Живоедова. Ах ты, господи! А ведь Иван-то Прокофьич еще безо всего там сидит! (Убегает.)
Понжперховский. Верно, и мне уж уйти; не люблю я этого Разбитного.
Лобастов.
Понжперховский. Гордишка-с! (Уходит.)
Те же, кроме Живоедовой и Понжперховского.
Гаврило Прокофьич. Ну, скажите, пожалуйста, генерал, зачем, например, этот выходец * сюда таскается?
Лобастов. А так вот: выпить да закусить. Вы уж очень строги, Гаврило Прокофьич.

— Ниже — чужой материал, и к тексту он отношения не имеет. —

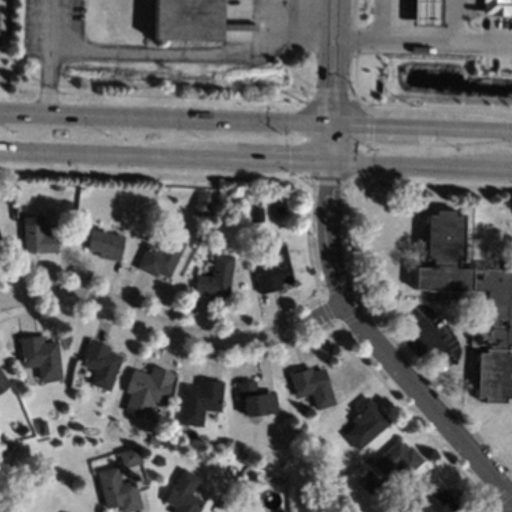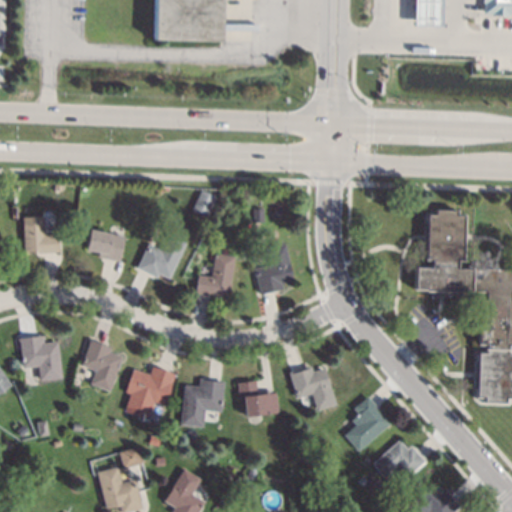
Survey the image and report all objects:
building: (496, 7)
building: (496, 7)
parking lot: (472, 8)
building: (425, 13)
gas station: (426, 13)
building: (426, 13)
building: (184, 20)
building: (185, 20)
road: (392, 20)
road: (51, 25)
road: (422, 40)
parking lot: (498, 41)
road: (208, 56)
road: (331, 61)
road: (0, 71)
road: (48, 81)
road: (2, 84)
traffic signals: (331, 87)
road: (164, 117)
traffic signals: (372, 125)
road: (421, 126)
road: (329, 143)
road: (93, 154)
road: (257, 160)
traffic signals: (288, 162)
road: (407, 166)
road: (499, 169)
road: (255, 179)
building: (57, 186)
traffic signals: (328, 191)
building: (234, 196)
building: (202, 202)
building: (203, 203)
building: (257, 215)
building: (35, 235)
building: (37, 236)
building: (105, 245)
building: (1, 249)
building: (159, 257)
building: (161, 257)
building: (273, 270)
building: (273, 271)
building: (215, 277)
building: (216, 277)
building: (472, 300)
building: (472, 300)
road: (174, 324)
road: (411, 348)
road: (379, 349)
building: (39, 356)
building: (40, 357)
building: (99, 364)
building: (100, 365)
building: (3, 382)
building: (3, 382)
building: (311, 386)
building: (312, 386)
building: (145, 390)
building: (146, 391)
building: (254, 399)
building: (199, 400)
building: (255, 400)
building: (200, 401)
building: (363, 423)
building: (365, 424)
building: (76, 427)
building: (42, 428)
building: (21, 430)
building: (57, 443)
building: (7, 445)
building: (128, 457)
building: (130, 457)
building: (159, 461)
building: (367, 461)
building: (395, 461)
building: (397, 462)
building: (251, 473)
building: (362, 481)
building: (116, 490)
building: (117, 491)
building: (182, 493)
building: (183, 493)
building: (430, 500)
building: (430, 501)
building: (221, 508)
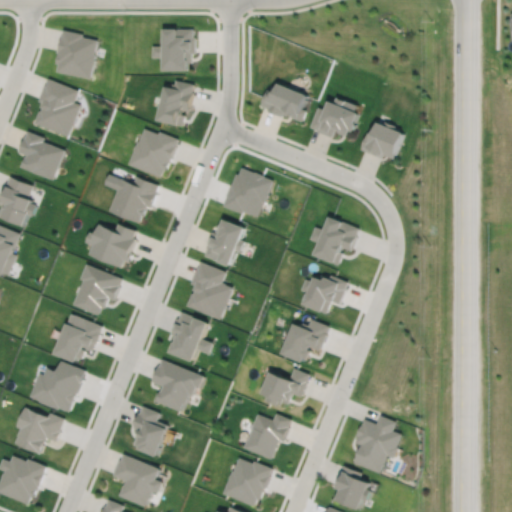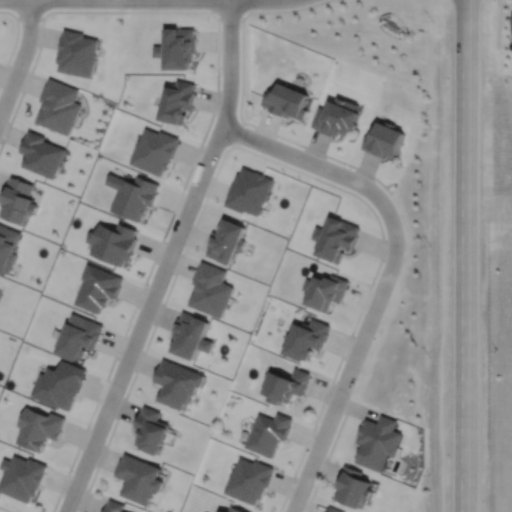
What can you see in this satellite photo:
road: (28, 16)
road: (229, 17)
road: (496, 23)
road: (14, 40)
building: (178, 46)
building: (176, 47)
building: (78, 52)
building: (77, 53)
road: (21, 56)
road: (241, 65)
building: (287, 99)
building: (178, 100)
building: (287, 100)
building: (177, 101)
building: (59, 105)
building: (58, 106)
building: (338, 115)
building: (335, 118)
road: (237, 132)
building: (385, 138)
building: (383, 139)
building: (155, 149)
building: (154, 150)
building: (41, 153)
building: (41, 154)
road: (270, 158)
building: (250, 190)
building: (249, 191)
building: (134, 196)
building: (135, 196)
building: (18, 199)
building: (17, 200)
building: (335, 238)
building: (337, 238)
building: (226, 240)
building: (228, 240)
building: (113, 242)
building: (114, 242)
building: (7, 245)
building: (7, 247)
road: (464, 256)
road: (166, 260)
road: (388, 274)
building: (97, 287)
building: (98, 288)
building: (210, 289)
building: (212, 289)
building: (324, 290)
building: (326, 290)
building: (189, 334)
building: (79, 335)
building: (192, 336)
building: (79, 337)
building: (306, 338)
building: (308, 339)
building: (177, 383)
building: (178, 383)
building: (59, 384)
building: (286, 384)
building: (60, 385)
building: (288, 386)
building: (38, 428)
building: (39, 428)
building: (151, 429)
building: (152, 431)
building: (268, 433)
building: (270, 433)
building: (378, 441)
building: (378, 442)
road: (76, 449)
building: (21, 476)
building: (22, 477)
building: (139, 478)
building: (140, 479)
building: (248, 479)
building: (249, 480)
building: (353, 486)
building: (352, 488)
building: (114, 506)
building: (235, 510)
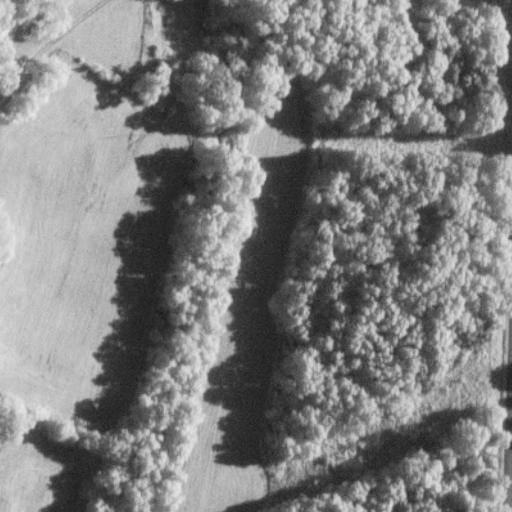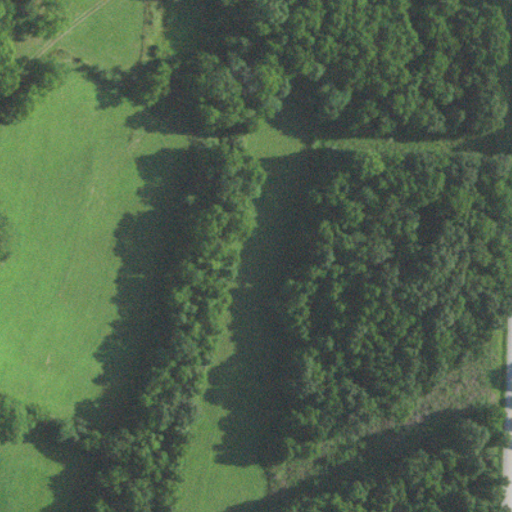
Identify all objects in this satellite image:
road: (55, 41)
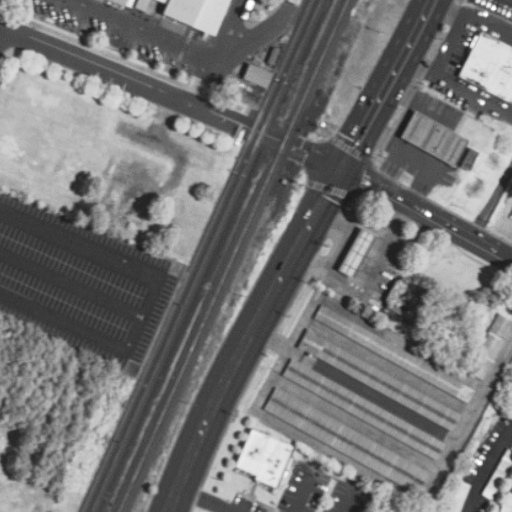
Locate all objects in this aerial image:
building: (131, 2)
building: (295, 2)
building: (185, 11)
road: (2, 30)
road: (142, 31)
road: (451, 44)
road: (220, 53)
building: (489, 66)
building: (490, 68)
building: (257, 76)
building: (258, 76)
road: (420, 82)
road: (390, 85)
road: (458, 85)
road: (172, 95)
road: (496, 113)
road: (381, 136)
building: (433, 138)
building: (433, 138)
gas station: (434, 140)
road: (394, 145)
building: (470, 161)
traffic signals: (345, 168)
road: (392, 170)
road: (364, 182)
road: (428, 214)
road: (333, 219)
road: (345, 228)
gas station: (355, 249)
building: (356, 252)
building: (356, 253)
railway: (198, 256)
railway: (207, 256)
railway: (236, 256)
road: (115, 259)
road: (511, 260)
road: (366, 274)
road: (71, 284)
building: (405, 298)
building: (407, 299)
road: (63, 321)
road: (250, 336)
building: (490, 347)
building: (491, 348)
road: (266, 350)
building: (393, 353)
building: (394, 354)
road: (498, 365)
building: (378, 380)
building: (378, 380)
building: (363, 409)
building: (363, 409)
road: (463, 431)
building: (345, 440)
building: (346, 440)
building: (264, 458)
building: (265, 459)
road: (488, 468)
building: (498, 476)
road: (304, 492)
building: (460, 497)
road: (203, 500)
road: (346, 502)
building: (508, 504)
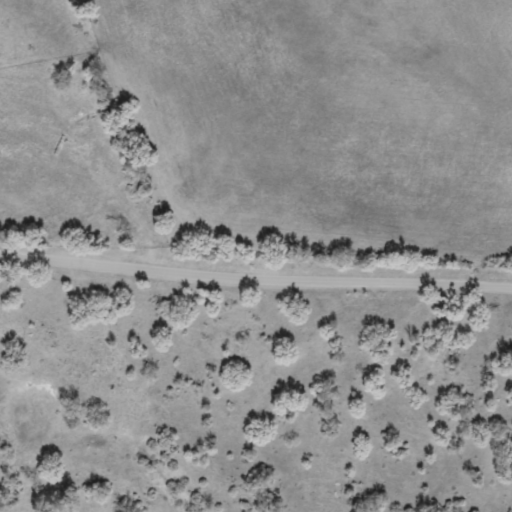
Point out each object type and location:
road: (256, 265)
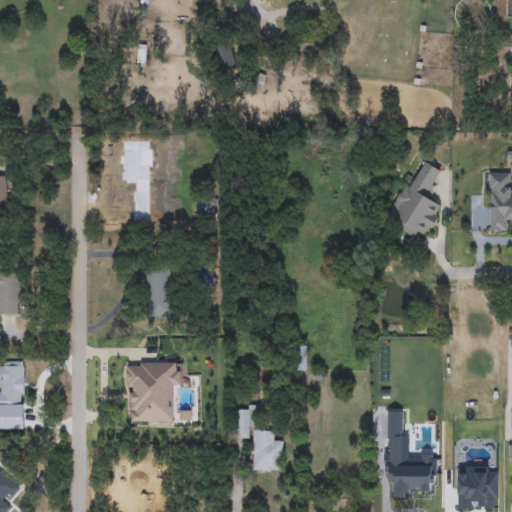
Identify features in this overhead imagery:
road: (258, 16)
building: (4, 195)
building: (4, 195)
building: (206, 197)
building: (206, 197)
building: (417, 202)
building: (418, 203)
building: (499, 203)
building: (500, 203)
road: (487, 247)
road: (481, 273)
building: (158, 293)
building: (158, 293)
building: (9, 294)
building: (9, 294)
road: (78, 328)
building: (299, 359)
building: (299, 359)
building: (12, 386)
building: (12, 386)
building: (511, 420)
building: (511, 420)
building: (243, 423)
building: (257, 441)
building: (266, 453)
building: (509, 455)
building: (510, 455)
building: (406, 484)
building: (406, 484)
building: (5, 490)
building: (5, 490)
building: (482, 496)
building: (482, 496)
building: (345, 501)
building: (345, 501)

Гаврило Прокофьич. Нет, генерал, я не строг, а я желаю, чтобы в этом доме чистый воздух был… понимаете? чтобы вся эта сволочь не ходила сюда, как в кабак, водку пить. С моими чувствами, с моим образованием подобного положения вещей перенести нельзя! Знаете ли, как у меня здесь наболело, генерал? (Указывает на сердце.)Ведь на улицу выйти нельзя; свинья там в грязи валяется, так и та, чего доброго, тебе родственница!
Лобастов. Да; я от этого, пожалуй, и из губернии своей выехал. Неприятно, знаете, — всё родственники: тот гривенника, тот двугривенного на чай просит. Очень уж одолевать стали.
Гаврило Прокофьич. Так каково же мне-то, генерал! Намеднись вот иду я, в хорошей компании, мимо рядов, ну, и княжна тут… вдруг откуда не возьмись бабушкин брат, весь, знаете, в кубовой краске выпачкан: «А это, говорит, кажется, Прокофьев Гаврюшка с барами-то ходит!» Вы только войдите в мое положение, генерал! что я тут должен был вытерпеть!
Лобастов. Да; это очень неприятно.
Гаврило Прокофьич. И добро бы еще были негоцианты как следует — ну, уж бог бы с ними! Я вам скажу даже, что в образованных государствах tiers 'etat [181] великую роль играло… Так ведь нет же — всё почти раскольники, да и торговлею-то какою непристойною занимаются: тот краской торгует, тот рыбным товаром, просто даже прикоснуться совестно.
Лобастов (вздыхая).А впрочем, ведь это вам оттого так, Гаврило Прокофьич, кажется, что у вас на платье сукно уж тонко очень — вот и представляется все, что замараетесь. Эх, Гаврило Прокофьич! вот вы давеча и с родителем тоже крупненько поговорили, а ведь знаете, умри завтра дединька-то, бог весть еще кому перед кем кланяться-то придется… Я любя вас это говорю, молодой человек!
181
третье сословие.
Гаврило Прокофьич. Вот еще! да он ничего ему не оставит, кроме той лавки, в которой он нынче торгует, да и в той-то только четвертую часть, а остальные три четверти брату Ивану.
Лобастов. Бог знает, сударь, бог знает… духовной-то вот и о сю пору нет!
Гаврило Прокофьич. Да; признаюсь, это черт знает как меня бесит! и придет же в голову такая нелепая фантазия, что после духовной сейчас ему и смерть. А знаете ли, ведь вы, пожалуй, правы, генерал; пожалуй, и в самом деле, без духовной умрет… (Вздрагивает.)Черт возьми! ведь тогда прескверная штука выйдет! этот дегтярник в состоянии и еще детей иметь, от него это станется!